I nstancabile e frenetica, fredda e appuntita come le sue guglie, la Milano di Alda Merini si lasciava andare solo nel quartiere dei Navigli, che erano il suo collegamento al mare. Da quelle vie perlopiù pedonali, che fiancheggiano canali un tempo navigabili, da quelle acque emerse spumeggiante la poetessa Alda Merini. Imponente Venere di liriche d’amore, mistiche e sensuali, sacre e profane, tanto carnali e crude quanto mitologiche ed eteree. Lì visse gran parte della sua piena e non facile esistenza. Tra quelle che già nel Gobbo, prima poesia data alle stampe nel 1948, definisce “due sponde che non si risolvono (insoluta io stessa per la vita), come le rive del Naviglio”.
A Milano, Alda Merini è nata con la primavera. Il 21 marzo del 1931, in via Mangone, non distante da Porta Genova. Il padre Nemo è assicuratore, la mamma Emilia casalinga; una sorella più grande e un fratello minore, Anna ed Ezio. Scuole professionali e studio del pianoforte. Poi, appena quindicenne il lavoro in uno studio notarile di via Verdi e la passione per la poesia che preme. A soli diciannove anni due suoi testi, Il Gobbo e Luce, vengono pubblicati nell’antologia sulle Poetesse del Novecento di Giacinto Spagnoletti, che la conosce per tramite di Silvana Rovelli, nipote di Ada Negri.
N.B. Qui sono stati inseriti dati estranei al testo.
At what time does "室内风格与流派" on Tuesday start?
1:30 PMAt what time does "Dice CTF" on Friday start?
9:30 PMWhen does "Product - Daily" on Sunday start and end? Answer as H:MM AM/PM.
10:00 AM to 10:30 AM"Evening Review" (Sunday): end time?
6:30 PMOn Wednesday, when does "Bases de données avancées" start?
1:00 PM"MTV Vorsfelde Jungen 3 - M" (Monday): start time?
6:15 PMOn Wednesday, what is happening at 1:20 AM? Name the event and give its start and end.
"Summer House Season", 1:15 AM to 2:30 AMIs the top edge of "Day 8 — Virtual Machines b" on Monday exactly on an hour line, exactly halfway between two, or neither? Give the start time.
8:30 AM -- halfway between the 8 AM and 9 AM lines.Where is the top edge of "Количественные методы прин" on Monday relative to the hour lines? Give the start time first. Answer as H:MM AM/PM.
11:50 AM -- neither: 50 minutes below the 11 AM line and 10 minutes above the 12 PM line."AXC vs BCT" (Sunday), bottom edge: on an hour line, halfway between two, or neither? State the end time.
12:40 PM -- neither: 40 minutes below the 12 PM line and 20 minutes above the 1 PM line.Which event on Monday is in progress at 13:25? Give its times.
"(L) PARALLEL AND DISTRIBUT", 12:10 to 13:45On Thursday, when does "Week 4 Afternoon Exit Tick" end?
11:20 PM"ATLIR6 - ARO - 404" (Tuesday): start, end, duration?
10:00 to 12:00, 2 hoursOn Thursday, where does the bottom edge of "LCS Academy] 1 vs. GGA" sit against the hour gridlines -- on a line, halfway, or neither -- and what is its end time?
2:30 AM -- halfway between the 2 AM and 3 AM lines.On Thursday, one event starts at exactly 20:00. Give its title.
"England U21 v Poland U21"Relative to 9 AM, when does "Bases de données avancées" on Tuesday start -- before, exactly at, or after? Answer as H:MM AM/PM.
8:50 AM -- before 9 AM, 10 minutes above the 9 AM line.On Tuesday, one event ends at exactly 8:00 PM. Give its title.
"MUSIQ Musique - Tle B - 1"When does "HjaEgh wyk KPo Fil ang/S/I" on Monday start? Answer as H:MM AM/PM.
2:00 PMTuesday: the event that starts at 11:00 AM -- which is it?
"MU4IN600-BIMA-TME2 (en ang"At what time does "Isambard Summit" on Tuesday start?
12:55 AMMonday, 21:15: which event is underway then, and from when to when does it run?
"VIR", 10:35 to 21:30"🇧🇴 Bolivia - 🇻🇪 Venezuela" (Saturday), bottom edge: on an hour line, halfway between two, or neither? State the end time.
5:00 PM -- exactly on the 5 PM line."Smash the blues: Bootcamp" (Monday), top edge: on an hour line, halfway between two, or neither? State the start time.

Durante la guerra la casa di famiglia è stata distrutta dai bombardamenti, i Merini sono stati sfollati a Vercelli, ma nel dopoguerra tornano a Milano e vanno a vivere in un ex deposito di stracci in Ripa Ticinese: due stanzoni, senza bagno e senza riscaldamento. Sul marmo del comò di casa, Alda Merini si perde nella scrittura.
Ricorda Giacinto Spagnoletti nell’introduzione di Terra Santa: “Da uno di quei portoni alquanto sbrecciati usciva la poetessa dallo sguardo incantato, incontrando sulla sua strada i personaggi che avrebbero poi popolato le sue visioni e i suoi ricordi”. E già allora conclude: “Sorda a qualunque lusinga di carattere letterario, non fu possibile alla Merini che vivere nella cerchia di Porta Ticinese”.
A Milano, Alda Merini è nata con la primavera.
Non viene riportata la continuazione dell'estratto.